Alert & Response -> Health Rules -> (click on +)

First specify a name for the rule, the type of metric we will use and the time range to use when evaluating the health rule. The last 5 minutes is good enough since the machine agent will send a value every minute and the value it sends is already summed over the period in question.

We need to create one health rule for every client "Create the health rule"

The WARNING condition is raised if there were no calls in the last 10 minutes, but some in the last 60 minutes. "Create the health rule"

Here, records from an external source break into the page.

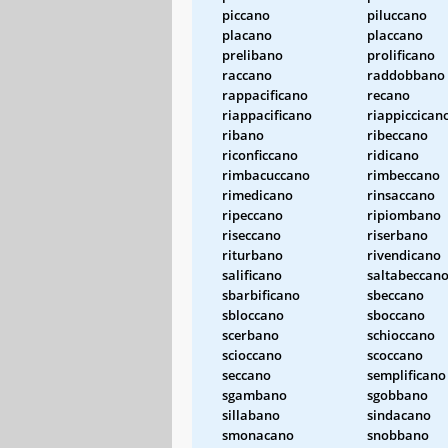
piccano
piluccano
placano
placcano
prelibano
prolificano
raccano
raddobbano
rappacificano
recano
riappacificano
riappiccican
ribano
ribeccano
riconficcano
ridicano
rimbacuccano
rimbeccano
rimedicano
rinsaccano
ripeccano
ripiombano
riseccano
riserbano
riturbano
rivendicano
salificano
saltabeccan
sbarbificano
sbeccano
sbloccano
sboccano
scerbano
schioccano
scioccano
scoccano
seccano
semplificano
sgambano
sgobbano
sillabano
sindacano
smonacano
snobbano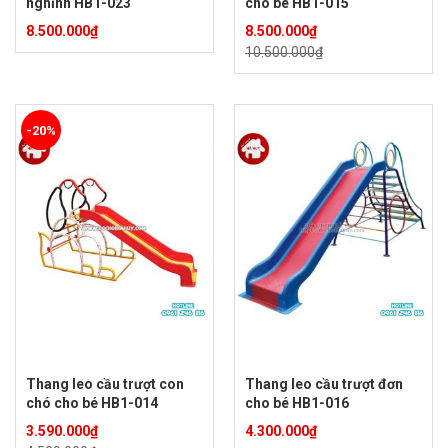
nghĩnh HB1-023
cho bé HB1-015
8.500.000
₫
8.500.000
₫
10.500.000
₫
-20%
Thang leo cầu trượt con
Thang leo cầu trượt đơn
chó cho bé HB1-014
cho bé HB1-016
3.590.000
₫
4.300.000
₫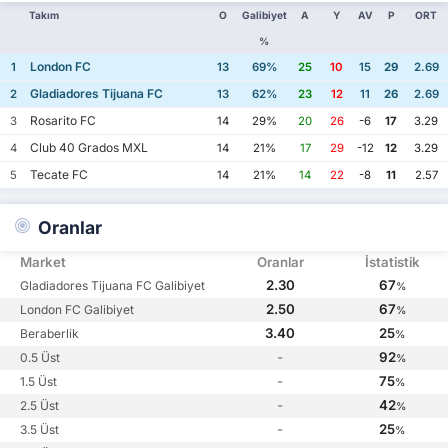
Takım
O
Galibiyet
A
Y
AV
P
ORT
%
London FC
1
13
69%
25
10
15
29
2.69
Gladiadores Tijuana FC
2
13
62%
23
12
11
26
2.69
Rosarito FC
3
14
29%
20
26
-6
17
3.29
Club 40 Grados MXL
4
14
21%
17
29
-12
12
3.29
Tecate FC
5
14
21%
14
22
-8
11
2.57
Oranlar
Market
Oranlar
İstatistik
2.30
67
Gladiadores Tijuana FC Galibiyet
%
2.50
67
London FC Galibiyet
%
3.40
25
Beraberlik
%
-
92
0.5 Üst
%
-
75
1.5 Üst
%
-
42
2.5 Üst
%
-
25
3.5 Üst
%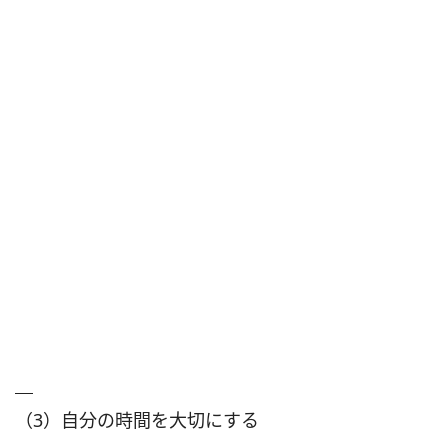
（3）自分の時間を大切にする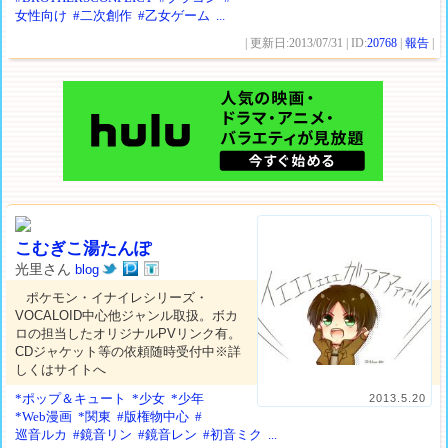
女性向け
#二次創作
#乙女ゲーム
...
| 更新日:2013/07/31 | ID:
20768
|
報告
|
こむぎこ湯たんぽ
光里さん
blog
ポケモン・イナイレシリーズ・
VOCALOID中心他ジャンル取扱。ボカ
ロの担当したオリジナルPVリンク有。
CDジャケット等の依頼随時受付中※詳
しくはサイトへ
*ポップ＆キュート
*少女
*少年
2013.5.20
*Web漫画
*関東
#版権物中心
#
巡音ルカ
#鏡音リン
#鏡音レン
#初音ミク
...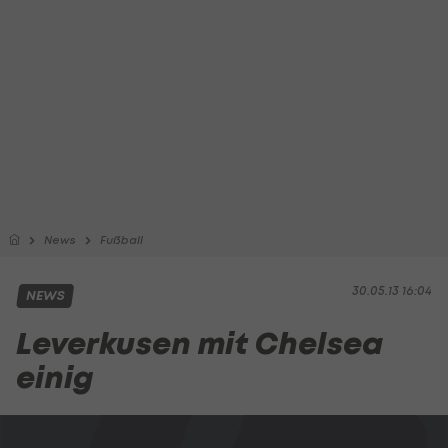
News
Fußball
30.05.13 16:04
NEWS
Leverkusen mit Chelsea
einig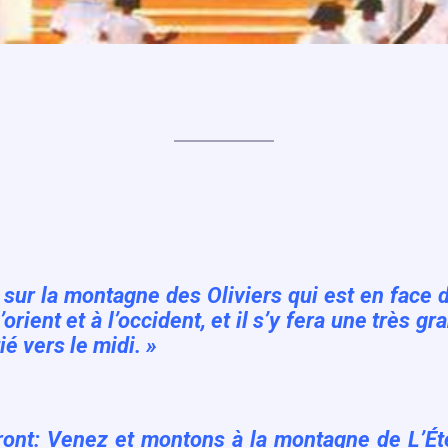
 sur la montagne des Oliviers qui est en face 
’orient et à l’occident, et il s’y fera une très 
ié vers le midi. »
iront: Venez et montons à la montagne de L’Éte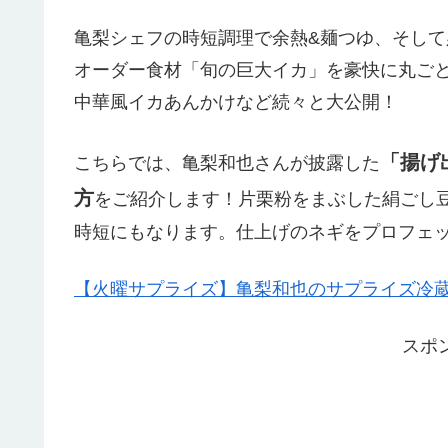
亀梨シェフの時短調理で余熱&麺つゆ、そし
オーダー食材「旬の巨大イカ」を豪快に丸ご
中華風イカあんかけなど続々と大公開！
「揚げ
こちらでは、亀梨和也さんが披露した
方
をご紹介します！片栗粉をまぶした絹ごし
時短にもなります。仕上げのネギをプロフェ
【火曜サプライズ】亀梨和也のサプライズ冷蔵庫・レ
スポ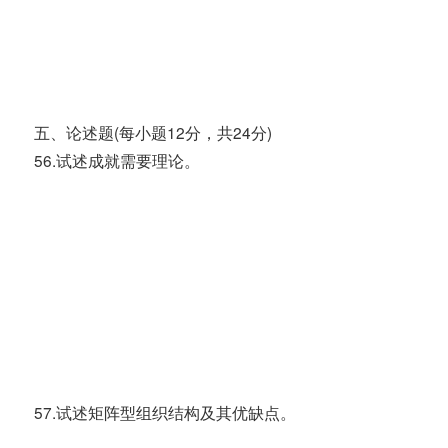
五、论述题(每小题12分，共24分)
56.试述成就需要理论。
57.试述矩阵型组织结构及其优缺点。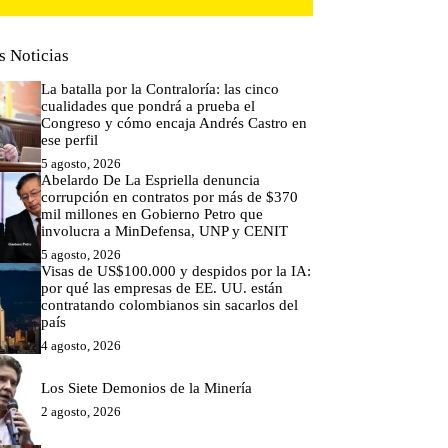
s Noticias
La batalla por la Contraloría: las cinco
cualidades que pondrá a prueba el
Congreso y cómo encaja Andrés Castro en
ese perfil
5 agosto, 2026
Abelardo De La Espriella denuncia
corrupción en contratos por más de $370
mil millones en Gobierno Petro que
involucra a MinDefensa, UNP y CENIT
5 agosto, 2026
Visas de US$100.000 y despidos por la IA:
por qué las empresas de EE. UU. están
contratando colombianos sin sacarlos del
país
4 agosto, 2026
Los Siete Demonios de la Minería
2 agosto, 2026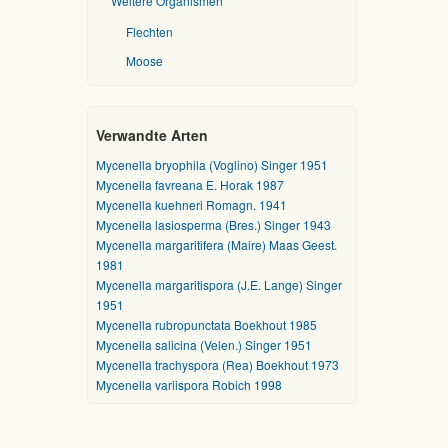
Weitere Organismen
Flechten
Moose
Verwandte Arten
Mycenella bryophila (Voglino) Singer 1951
Mycenella favreana E. Horak 1987
Mycenella kuehneri Romagn. 1941
Mycenella lasiosperma (Bres.) Singer 1943
Mycenella margaritifera (Maire) Maas Geest.
1981
Mycenella margaritispora (J.E. Lange) Singer
1951
Mycenella rubropunctata Boekhout 1985
Mycenella salicina (Velen.) Singer 1951
Mycenella trachyspora (Rea) Boekhout 1973
Mycenella variispora Robich 1998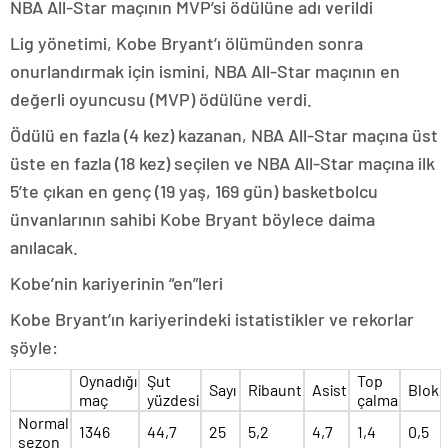
NBA All-Star maçının MVP’si ödülüne adı verildi
Lig yönetimi, Kobe Bryant’ı ölümünden sonra
onurlandırmak için ismini, NBA All-Star maçının en
değerli oyuncusu (MVP) ödülüne verdi.
Ödülü en fazla (4 kez) kazanan, NBA All-Star maçına üst
üste en fazla (18 kez) seçilen ve NBA All-Star maçına ilk
5’te çıkan en genç (19 yaş, 169 gün) basketbolcu
ünvanlarının sahibi Kobe Bryant böylece daima
anılacak.
Kobe’nin kariyerinin “en”leri
Kobe Bryant’ın kariyerindeki istatistikler ve rekorlar
şöyle:
Oynadığı
Şut
Top
Sayı
Ribaunt
Asist
Blok
maç
yüzdesi
çalma
Normal
1346
44,7
25
5,2
4,7
1,4
0,5
sezon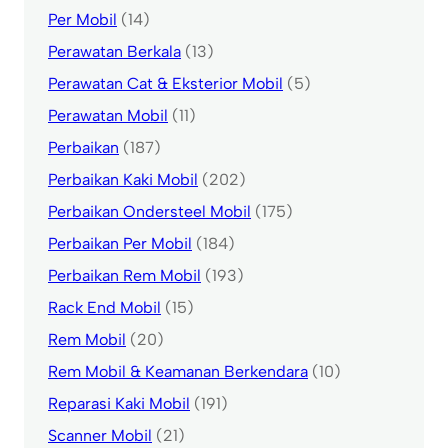
Per Mobil
(14)
Perawatan Berkala
(13)
Perawatan Cat & Eksterior Mobil
(5)
Perawatan Mobil
(11)
Perbaikan
(187)
Perbaikan Kaki Mobil
(202)
Perbaikan Ondersteel Mobil
(175)
Perbaikan Per Mobil
(184)
Perbaikan Rem Mobil
(193)
Rack End Mobil
(15)
Rem Mobil
(20)
Rem Mobil & Keamanan Berkendara
(10)
Reparasi Kaki Mobil
(191)
Scanner Mobil
(21)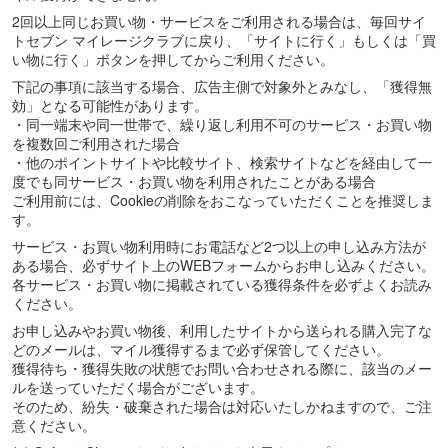
2回以上同じお買い物・サービスをご利用される場合は、毎回サイ
トセブン マイレージクラブに戻り、「サイトに行く」もしくは「買
い物に行く」ボタンを押してからご利用ください。
下記の事項に該当する場合、広告主側で対象外とみなし、「獲得無
効」となる可能性があります。
・同一端末や同一世帯で、繰り返し利用不可のサービス・お買い物
を複数回ご利用された場合
・他のポイントサイトや比較サイト、検索サイトなどを経由して一
度でも同サービス・お買い物を利用されたことがある場合
ご利用前には、Cookieの削除をおこなっていただくことを推奨しま
す。
サービス・お買い物利用時にお電話など2つ以上の申し込み方法が
ある場合、必ずサイト上のWEBフォームからお申し込みください。
各サービス・お買い物に掲載されている獲得条件を必ずよくお読み
ください。
お申し込みやお買い物後、利用したサイトから送られる購入完了な
どのメールは、マイル獲得するまで必ず保管してください。
獲得待ち・獲得失敗の状態でお問い合わせされる際に、該当のメー
ルを送っていただく場合がございます。
そのため、紛失・破棄された場合は対応いたしかねますので、ご注
意ください。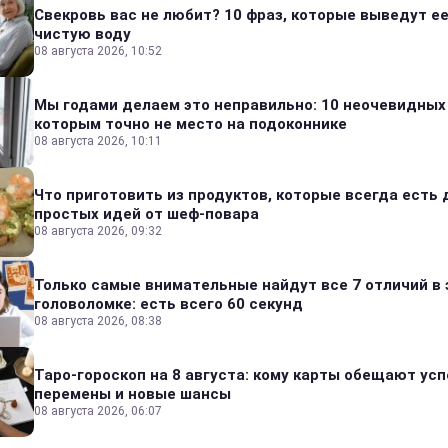
Свекровь вас не любит? 10 фраз, которые выведут ее
чистую воду
08 августа 2026, 10:52
Мы годами делаем это неправильно: 10 неочевидных
которым точно не место на подоконнике
08 августа 2026, 10:11
Что приготовить из продуктов, которые всегда есть 
простых идей от шеф-повара
08 августа 2026, 09:32
Только самые внимательные найдут все 7 отличий в 
головоломке: есть всего 60 секунд
08 августа 2026, 08:38
Таро-гороскоп на 8 августа: кому карты обещают усп
перемены и новые шансы
08 августа 2026, 06:07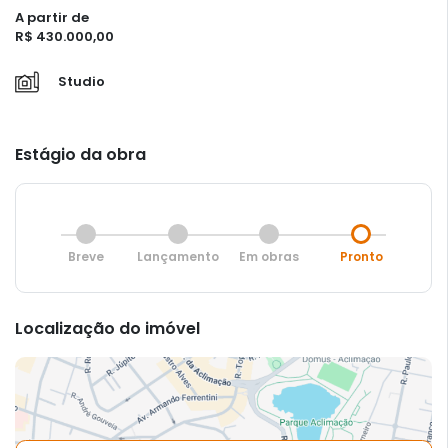
A partir de
R$ 430.000,00
Studio
Estágio da obra
Breve
Lançamento
Em obras
Pronto
Localização do imóvel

The CRITICAL condition is raised if there were no calls in the last 60 minutes. "Create the health rule"

Putting it all together

Now we have all the information we need to start assembling the dashboard. Status lights only work on Custom Dashboard as opposed to Node/Tier Dashboards. To create a Custom Dashboard we click on the AppDynamics logo at the left top an choose Custom Dashboards

"Create Custom Dashboard"

Next we create a new dashboard by clicking on the Create Dashboad and set the layout of the canvas to absolute. This is because the grid layout does not support metric labels on top of other widgets and we need this to complete the dashboard.

"Create new Dashboard"

Put a label with the text Client Access and place it at the top of the dashboard, add a label for the first status light with the text CLIENT 1 and then add the status light for client 1. The status light is linked to the health rule for CLIENT1 by selecting it in the status light properties.

"Status light properties"

We can now repeat these steps for the remaining 5 clients, linking each to the appropriate health rule, and finally the dashboard looks like this

"All the status lights"

As mentioned at the start of the post, the Introscope status light can be in four states and the AppDynamics status light only three. To represent the fourth state we can put the value of the Calls per 960 Minutes metric on the status light as a dynamic label.

"Metric label"

The label background is set as transparent, and sized so that it will fit on the status light for client 1. After adding a metric label for each client, the dashboard is complete. We now have a fully functional dashboard which displays the same information as the original Introscope dashboard. In fact, it shows a little more information because we added the ‘calls today’ label on the status to make up for the missing fourth state. Knowing the number of calls for the day is much better than just having a red light meaning ‘some calls today but nothing in the last hour’.

"Completed Dashboard"

Conclusion

Using the AppDynamics REST API and Standalone Machine Agent allows you to do powerful enrichment of the metric information in AppDynamics. You could, for example, monitor an internal legacy system through a custom built API and combine that data with information already captured by AppDynamics. This can then be stored as a new metric which you can use to visualise the data.